# [Requirement]
Count the lines in the rows below that contain the string "Адилбекова". Give only the number.

# [Material shown]
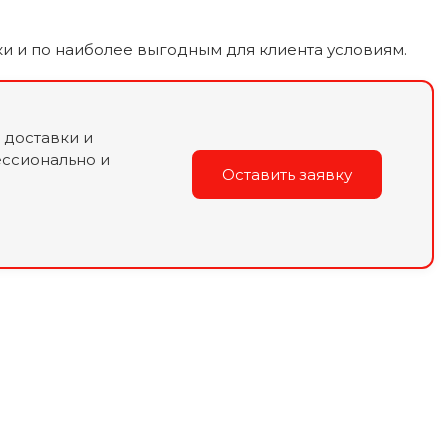
оки и по наиболее выгодным для клиента условиям.
 доставки и
ссионально и
Оставить заявку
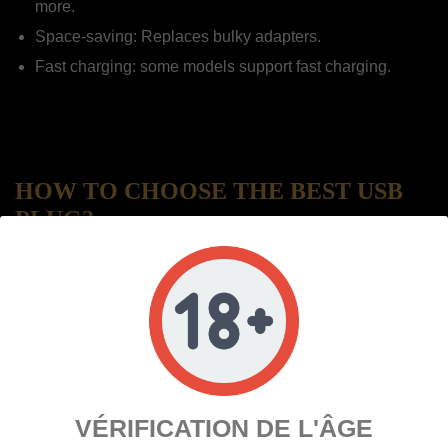
more.
Space-saving: Replaces bulky adapters.
Fast charging: some models support fast charging.
HOW TO CHOOSE THE BEST USB
PLUG?
Number of ports: Choose according to the number of devices you want
to charge.
Power: Check the total power in watts to ensure fast charging.
Safety: Make sure the model has protection against overvoltage and
short-circuits.
VÉRIFICATION DE L'ÂGE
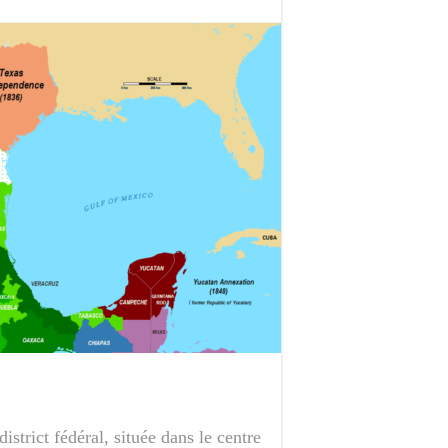
strict fédéral, située dans le centre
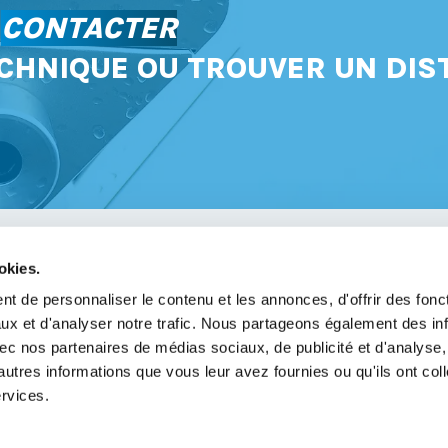
S
CONTACTER
CHNIQUE OU TROUVER UN DIS
okies.
avoir
t de personnaliser le contenu et les annonces, d'offrir des fonct
ux et d'analyser notre trafic. Nous partageons également des in
légales
 avec nos partenaires de médias sociaux, de publicité et d'analyse
de confidentialité
autres informations que vous leur avez fournies ou qu'ils ont col
ervices.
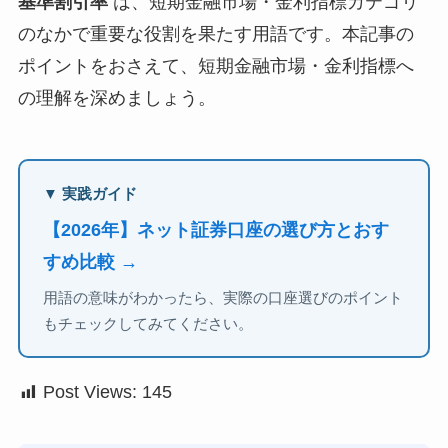
基準割引率
は、短期金融市場・金利指標カテゴリ
のなかで重要な役割を果たす用語です。本記事の
ポイントをおさえて、短期金融市場・金利指標へ
の理解を深めましょう。
▼ 実践ガイド
【2026年】ネット証券口座の選び方とおす
すめ比較 →
用語の意味がわかったら、実際の口座選びのポイント
もチェックしてみてください。
Post Views:
145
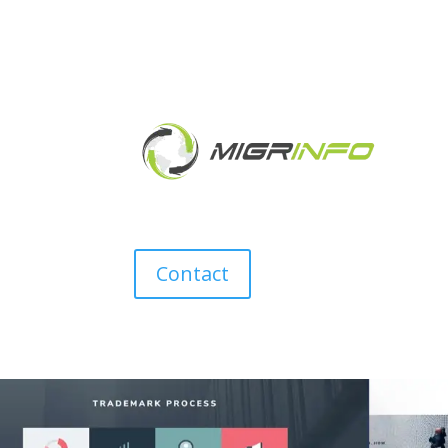
Contact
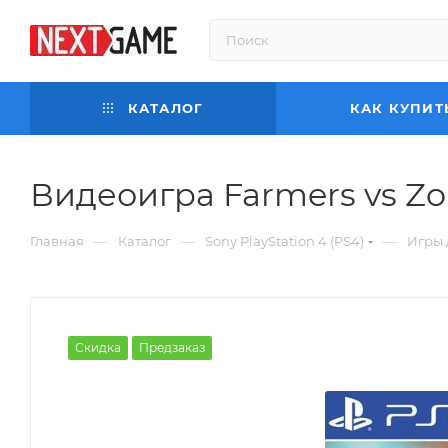
КАТАЛОГ
КАК КУПИТ
Видеоигра Farmers vs Zo
—
—
—
Главная
Каталог
Sony PlayStation 4 (PS4)
Игры 
Скидка
Предзаказ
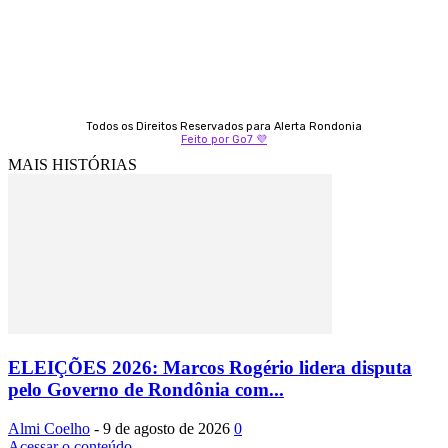
Todos os Direitos Reservados para Alerta Rondonia
Feito por Go7 💜
MAIS HISTÓRIAS
ELEIÇÕES 2026: Marcos Rogério lidera disputa
pelo Governo de Rondônia com...
Almi Coelho
-
9 de agosto de 2026
0
Acessar o conteúdo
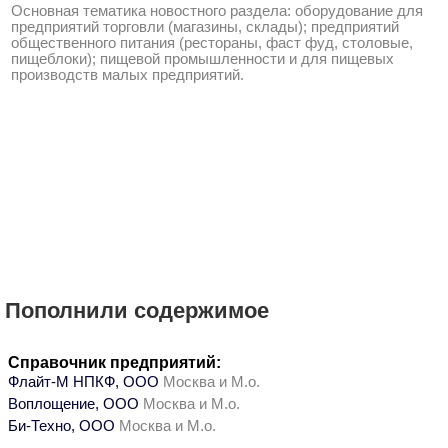
Основная тематика новостного раздела: оборудование для
предприятий торговли (магазины, склады); предприятий
общественного питания (рестораны, фаст фуд, столовые,
пищеблоки); пищевой промышленности и для пищевых
производств малых предприятий.
Пополнили содержимое
Справочник предприятий:
Флайт-М НПКФ, ООО
Москва и М.о.
Воплощение, ООО
Москва и М.о.
Би-Техно, ООО
Москва и М.о.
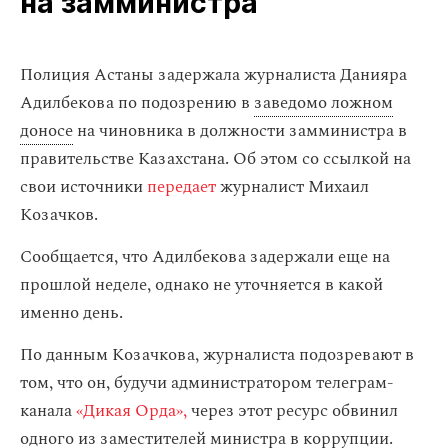
на замминистра
Полиция Астаны задержала журналиста Данияра
Адилбекова по подозрению в
заведомо ложном
доносе
на чиновника в должности замминистра в
правительстве Казахстана. Об этом со ссылкой на
свои источники
передает
журналист Михаил
Козачков.
Сообщается, что Адилбекова задержали еще на
прошлой неделе, однако не уточняется в какой
именно день.
По данным Козачкова, журналиста подозревают в
том, что он, будучи администратором телеграм-
канала
«Дикая Орда»,
через этот ресурс обвинил
одного из заместителей министра в коррупции.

# [Exercise answer]
2